19. Continual & Online Learning

Embedding models evolve — new versions offer better quality but produce vectors incompatible with existing indexes. This chapter covers strategies for managing embedding updates without rebuilding everything.


19.1 The Embedding Versioning Problem

When you upgrade from model $v_1$ to $v_2$:

$$ \text{cos}(f_{v_1}(\text{doc}), f_{v_2}(\text{query})) \neq \text{cos}(f_{v_1}(\text{doc}), f_{v_1}(\text{query})) $$

Old and new embeddings live in different vector spaces — distances between them are meaningless.

Migration Strategies

Strategy Downtime Cost Quality
Full re-embed None (dual-index) High (re-compute all) Best
Lazy re-embed None Gradual Mixed quality during transition
Compatible training None Training cost Model may be constrained
Adapter None One-time training Good but imperfect alignment

19.2 Compatibility-Aware Training

Train $v_2$ to produce embeddings aligned with $v_1$:

$$ \mathcal{L}_{\text{compat}} = \mathcal{L}_{\text{task}} + \lambda \sum_{i} \|f_{v_2}(x_i) - f_{v_1}(x_i)\|^2 $$

This backward-compatible training lets new queries work against old embeddings.

Matryoshka embeddings help

Models trained with Matryoshka Representation Learning produce embeddings where the first $k$ dimensions form a valid $k$-dimensional embedding. This enables dimension-adaptive search and gradual migration.

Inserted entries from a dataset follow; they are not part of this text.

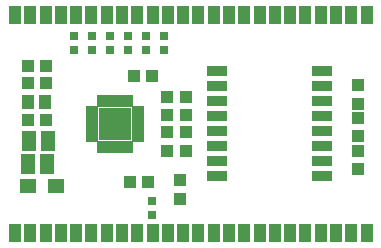
<source format=gts>
G04*
G04 #@! TF.GenerationSoftware,Altium Limited,Altium Designer,20.0.2 (26)*
G04*
G04 Layer_Color=8388736*
%FSLAX25Y25*%
%MOIN*%
G70*
G01*
G75*
%ADD15R,0.04150X0.04150*%
%ADD16R,0.04150X0.04150*%
%ADD17R,0.04347X0.04819*%
%ADD18R,0.04819X0.06591*%
%ADD19R,0.05331X0.04740*%
%ADD20R,0.02969X0.02969*%
%ADD21R,0.06787X0.03795*%
%ADD22R,0.01984X0.04150*%
%ADD23R,0.04150X0.01984*%
%ADD24R,0.11039X0.11039*%
%ADD25R,0.03953X0.06315*%
D15*
X12451Y51077D02*
D03*
X6349D02*
D03*
X12451Y56800D02*
D03*
X6349D02*
D03*
X12451Y38650D02*
D03*
X6349D02*
D03*
X47751Y53250D02*
D03*
X41649D02*
D03*
X46451Y18150D02*
D03*
X40349D02*
D03*
D16*
X116250Y22299D02*
D03*
Y28401D02*
D03*
Y50251D02*
D03*
Y44149D02*
D03*
X52500Y40249D02*
D03*
Y46351D02*
D03*
X58800Y40249D02*
D03*
Y46351D02*
D03*
Y34651D02*
D03*
Y28549D02*
D03*
X52500Y34651D02*
D03*
Y28549D02*
D03*
X56800Y18651D02*
D03*
Y12549D02*
D03*
X116250Y39326D02*
D03*
Y33224D02*
D03*
D17*
X6447Y44708D02*
D03*
X12038D02*
D03*
D18*
X12800Y31700D02*
D03*
X6500D02*
D03*
X12650Y24200D02*
D03*
X6350D02*
D03*
D19*
X15676Y16800D02*
D03*
X6424D02*
D03*
D20*
X51700Y66750D02*
D03*
Y62150D02*
D03*
X45710Y66750D02*
D03*
Y62150D02*
D03*
X39720Y66750D02*
D03*
Y62150D02*
D03*
X33730Y66750D02*
D03*
Y62150D02*
D03*
X47700Y11800D02*
D03*
Y7200D02*
D03*
X21750Y62150D02*
D03*
Y66750D02*
D03*
X27740Y62150D02*
D03*
Y66750D02*
D03*
D21*
X104450Y19902D02*
D03*
X69450D02*
D03*
X104450Y24902D02*
D03*
X69450D02*
D03*
X104450Y29902D02*
D03*
X69450D02*
D03*
X104450Y34902D02*
D03*
X69450D02*
D03*
X104450Y39902D02*
D03*
X69450D02*
D03*
X104450Y44902D02*
D03*
X69450D02*
D03*
X104450Y49902D02*
D03*
X69450D02*
D03*
X104450Y54902D02*
D03*
X69450D02*
D03*
D22*
X40200Y45079D02*
D03*
X38232D02*
D03*
X36263D02*
D03*
X34295D02*
D03*
X32326D02*
D03*
X30358D02*
D03*
Y29724D02*
D03*
X32326D02*
D03*
X34295D02*
D03*
X36263D02*
D03*
X38232D02*
D03*
X40200D02*
D03*
D23*
X27602Y42323D02*
D03*
Y40354D02*
D03*
Y38386D02*
D03*
Y36417D02*
D03*
Y34449D02*
D03*
Y32480D02*
D03*
X42956D02*
D03*
Y34449D02*
D03*
Y36417D02*
D03*
Y38386D02*
D03*
Y40354D02*
D03*
Y42323D02*
D03*
D24*
X35279Y37402D02*
D03*
D25*
X119135Y73622D02*
D03*
X114041D02*
D03*
X83480D02*
D03*
X88574D02*
D03*
X93667D02*
D03*
X98761D02*
D03*
X103854D02*
D03*
X108948D02*
D03*
X78387D02*
D03*
X73292D02*
D03*
X68198D02*
D03*
X37630D02*
D03*
X42725D02*
D03*
X47819D02*
D03*
X52914D02*
D03*
X58008D02*
D03*
X63103D02*
D03*
X32536D02*
D03*
X17252D02*
D03*
X27441D02*
D03*
X22346D02*
D03*
X7063D02*
D03*
X12157D02*
D03*
X1969D02*
D03*
Y1181D02*
D03*
X7062D02*
D03*
X37623D02*
D03*
X32530D02*
D03*
X27436D02*
D03*
X22343D02*
D03*
X17249D02*
D03*
X12156D02*
D03*
X42717D02*
D03*
X47811D02*
D03*
X52906D02*
D03*
X83473D02*
D03*
X78378D02*
D03*
X73284D02*
D03*
X68189D02*
D03*
X63095D02*
D03*
X58000D02*
D03*
X88568D02*
D03*
X103851D02*
D03*
X93662D02*
D03*
X98757D02*
D03*
X114040D02*
D03*
X108946D02*
D03*
X119135D02*
D03*
M02*

</source>
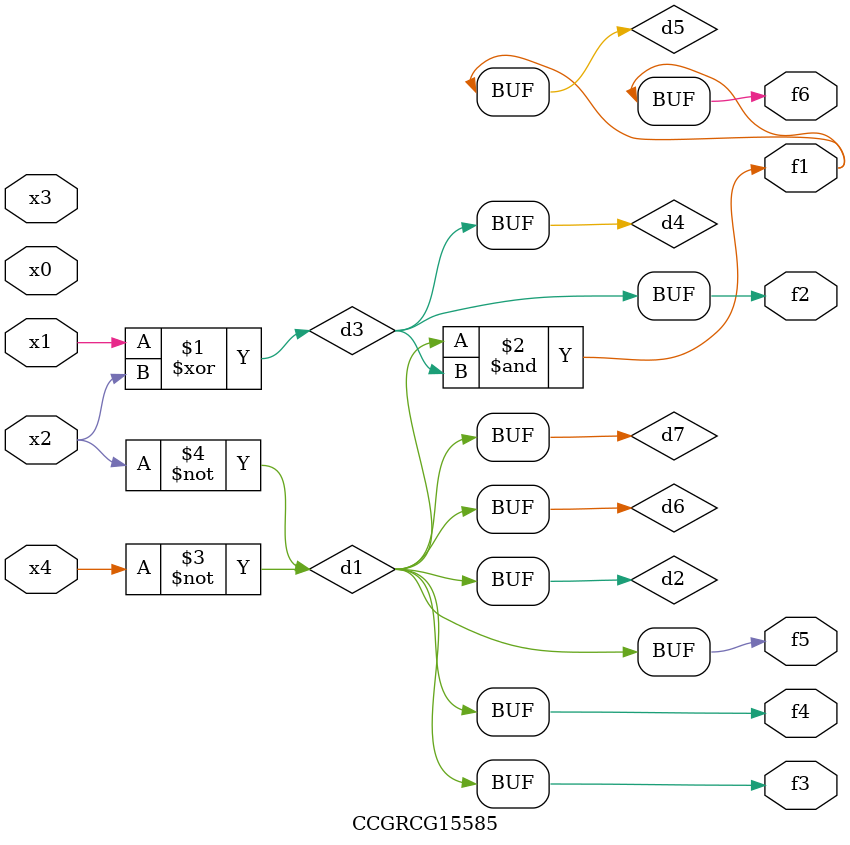
<source format=v>
module CCGRCG15585(
	input x0, x1, x2, x3, x4,
	output f1, f2, f3, f4, f5, f6
);

	wire d1, d2, d3, d4, d5, d6, d7;

	not (d1, x4);
	not (d2, x2);
	xor (d3, x1, x2);
	buf (d4, d3);
	and (d5, d1, d3);
	buf (d6, d1, d2);
	buf (d7, d2);
	assign f1 = d5;
	assign f2 = d4;
	assign f3 = d7;
	assign f4 = d7;
	assign f5 = d7;
	assign f6 = d5;
endmodule

</source>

19.3 Concept Drift Detection

Monitoring Distribution Shift

$$ \text{MMD}^2(\mathcal{D}_{\text{old}}, \mathcal{D}_{\text{new}}) = \|\mu_{\text{old}} - \mu_{\text{new}}\|^2 + \text{trace}(\Sigma_{\text{old}} + \Sigma_{\text{new}} - 2\Sigma_{\text{cross}}) $$

When the Maximum Mean Discrepancy (MMD) between recent and historical embedding distributions exceeds a threshold, trigger alerts.

Practical Signals

Signal Indicates Action
Centroid drift > 5% Data distribution changed Retrain IVF centroids
Recall drop > 3% Index quality degraded Rebuild graph
Query-result distance increase Embedding space diverged Re-embed or fine-tune

19.4 Online Index Updates

Incremental vs. Periodic Rebuild

flowchart TD
    A{Update frequency?}
    A -->|Minutes| B[Incremental: insert into live HNSW]
    A -->|Daily| C[Periodic: nightly rebuild from scratch]
    A -->|Weekly| D[Full: rebuild + parameter re-tune]

Shadow Index Pattern

  1. Build a new index in the background
  2. Run a recall test against ground truth
  3. If quality ≥ threshold, swap atomically
  4. Roll back if quality regresses

References

  1. Kusupati, A., et al. (2022). Matryoshka Representation Learning. NeurIPS.
  2. Shen, Y., et al. (2020). Backwards-Compatible Representation Learning. CVPR.